## REQUIRED WORK
Starting with the line that contains "start? Answer as H:MM AM/PM." and continuing through the line that contains "1:15 AM to 10:00 AM", format the data as a numbered list, omitting any blank lines.

## INPUT
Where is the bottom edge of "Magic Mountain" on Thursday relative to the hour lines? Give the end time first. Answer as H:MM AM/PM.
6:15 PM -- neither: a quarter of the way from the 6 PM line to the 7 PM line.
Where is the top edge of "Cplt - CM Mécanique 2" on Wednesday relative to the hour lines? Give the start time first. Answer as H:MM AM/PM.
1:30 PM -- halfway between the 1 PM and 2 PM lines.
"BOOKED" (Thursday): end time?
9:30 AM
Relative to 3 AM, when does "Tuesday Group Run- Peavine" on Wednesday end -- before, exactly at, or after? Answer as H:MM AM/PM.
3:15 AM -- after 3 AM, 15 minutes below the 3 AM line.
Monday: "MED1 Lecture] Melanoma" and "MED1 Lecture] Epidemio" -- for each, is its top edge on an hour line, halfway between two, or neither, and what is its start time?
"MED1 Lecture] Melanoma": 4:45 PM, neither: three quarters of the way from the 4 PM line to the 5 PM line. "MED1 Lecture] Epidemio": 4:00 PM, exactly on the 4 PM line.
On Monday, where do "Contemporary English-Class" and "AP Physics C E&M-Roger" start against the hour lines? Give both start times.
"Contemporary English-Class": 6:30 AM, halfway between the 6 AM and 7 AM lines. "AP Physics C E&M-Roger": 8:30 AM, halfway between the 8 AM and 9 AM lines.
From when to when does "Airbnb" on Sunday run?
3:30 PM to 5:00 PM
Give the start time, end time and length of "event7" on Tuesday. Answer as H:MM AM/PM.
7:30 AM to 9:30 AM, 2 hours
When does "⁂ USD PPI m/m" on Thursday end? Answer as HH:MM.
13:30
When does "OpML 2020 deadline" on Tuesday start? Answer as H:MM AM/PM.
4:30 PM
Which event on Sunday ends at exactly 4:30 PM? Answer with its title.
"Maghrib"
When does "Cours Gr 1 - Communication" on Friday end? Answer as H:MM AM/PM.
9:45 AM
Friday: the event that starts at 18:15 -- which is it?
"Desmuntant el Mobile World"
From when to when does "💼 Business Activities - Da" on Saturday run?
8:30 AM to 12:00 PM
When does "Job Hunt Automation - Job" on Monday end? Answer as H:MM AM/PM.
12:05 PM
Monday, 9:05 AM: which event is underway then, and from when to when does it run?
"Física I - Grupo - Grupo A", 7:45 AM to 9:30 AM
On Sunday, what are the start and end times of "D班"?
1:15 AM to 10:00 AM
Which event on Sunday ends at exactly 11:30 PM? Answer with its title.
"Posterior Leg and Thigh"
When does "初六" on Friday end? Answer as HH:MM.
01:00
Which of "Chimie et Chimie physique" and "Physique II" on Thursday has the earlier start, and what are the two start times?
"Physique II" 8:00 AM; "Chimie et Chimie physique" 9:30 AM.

## FULL ANSWER
1. When does "OpML 2020 deadline" on Tuesday start? Answer as H:MM AM/PM.
2. 4:30 PM
3. Which event on Sunday ends at exactly 4:30 PM? Answer with its title.
4. "Maghrib"
5. When does "Cours Gr 1 - Communication" on Friday end? Answer as H:MM AM/PM.
6. 9:45 AM
7. Friday: the event that starts at 18:15 -- which is it?
8. "Desmuntant el Mobile World"
9. From when to when does "💼 Business Activities - Da" on Saturday run?
10. 8:30 AM to 12:00 PM
11. When does "Job Hunt Automation - Job" on Monday end? Answer as H:MM AM/PM.
12. 12:05 PM
13. Monday, 9:05 AM: which event is underway then, and from when to when does it run?
14. "Física I - Grupo - Grupo A", 7:45 AM to 9:30 AM
15. On Sunday, what are the start and end times of "D班"?
16. 1:15 AM to 10:00 AM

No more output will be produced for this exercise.